[Start of section]

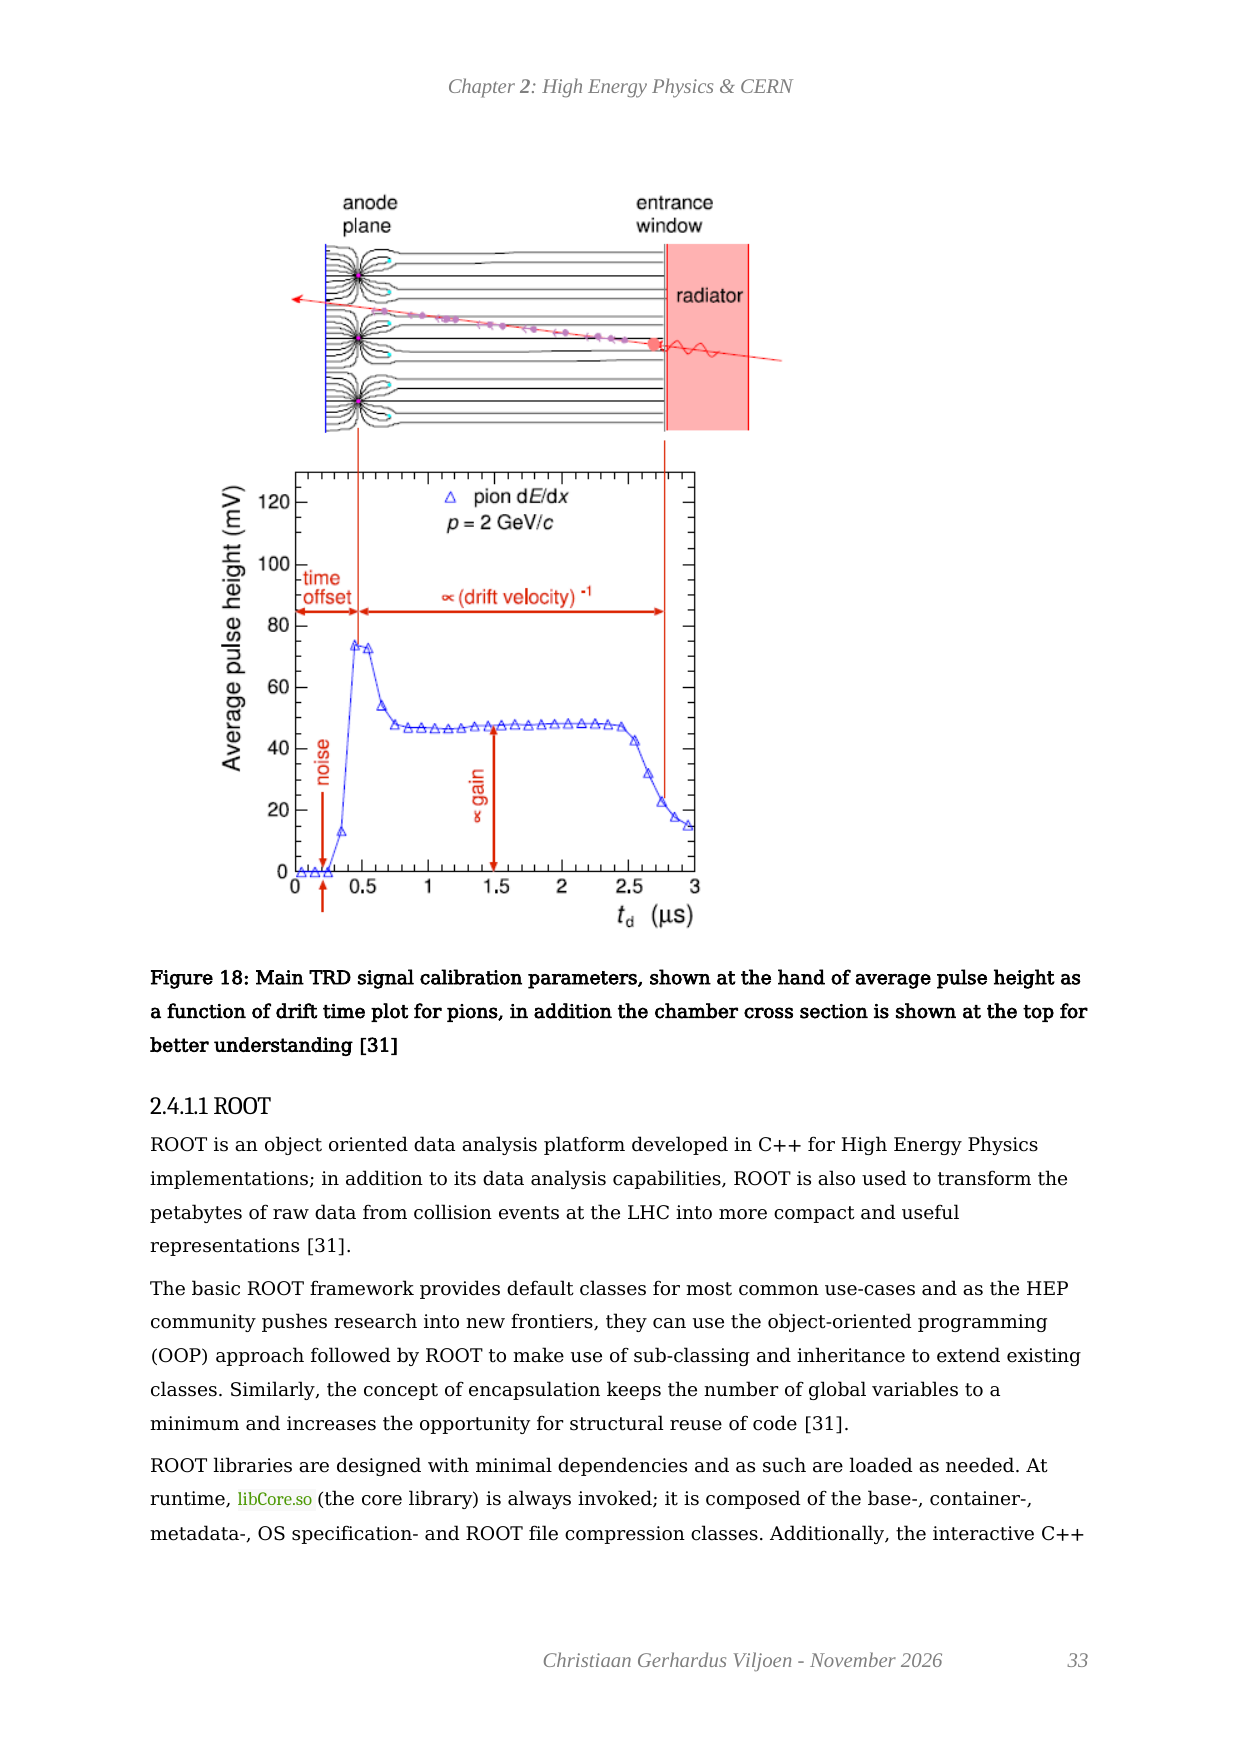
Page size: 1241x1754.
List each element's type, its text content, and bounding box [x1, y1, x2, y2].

subtitle ROOT [150, 1092, 1090, 1121]
text Figure 18: Main TRD signal calibration parameters, shown at the hand of average pulse height as a function of drift time plot for pions, in addition the chamber cross section is shown at the top for better understanding [150, 966, 1090, 1056]
text ROOT is an object oriented data analysis platform developed in C++ for High Energy Physics implementations; in addition to its data analysis capabilities, ROOT is also used to transform the petabytes of raw data from collision events at the LHC into more compact and useful representations . [150, 1133, 1090, 1257]
picture [150, 150, 818, 946]
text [150, 1453, 1090, 1544]
text The basic ROOT framework provides default classes for most common use-cases and as the HEP community pushes research into new frontiers, they can use the object-oriented programming (OOP) approach followed by ROOT to make use of sub-classing and inheritance to extend existing classes. Similarly, the concept of encapsulation keeps the number of global variables to a minimum and increases the opportunity for structural reuse of code . [150, 1276, 1090, 1434]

[End of section]

What this task involves:
The expected output is the complete listing, word for word, without any picture.

Result for this task:
Page size: 1241x1754.
List each element's type, its text content, and bounding box [x1, y1, x2, y2].

subtitle ROOT [150, 1092, 1090, 1121]
text Figure 18: Main TRD signal calibration parameters, shown at the hand of average pulse height as a function of drift time plot for pions, in addition the chamber cross section is shown at the top for better understanding [150, 966, 1090, 1056]
text ROOT is an object oriented data analysis platform developed in C++ for High Energy Physics implementations; in addition to its data analysis capabilities, ROOT is also used to transform the petabytes of raw data from collision events at the LHC into more compact and useful representations . [150, 1133, 1090, 1257]
picture [150, 150, 818, 946]
text [150, 1453, 1090, 1544]
text The basic ROOT framework provides default classes for most common use-cases and as the HEP community pushes research into new frontiers, they can use the object-oriented programming (OOP) approach followed by ROOT to make use of sub-classing and inheritance to extend existing classes. Similarly, the concept of encapsulation keeps the number of global variables to a minimum and increases the opportunity for structural reuse of code . [150, 1276, 1090, 1434]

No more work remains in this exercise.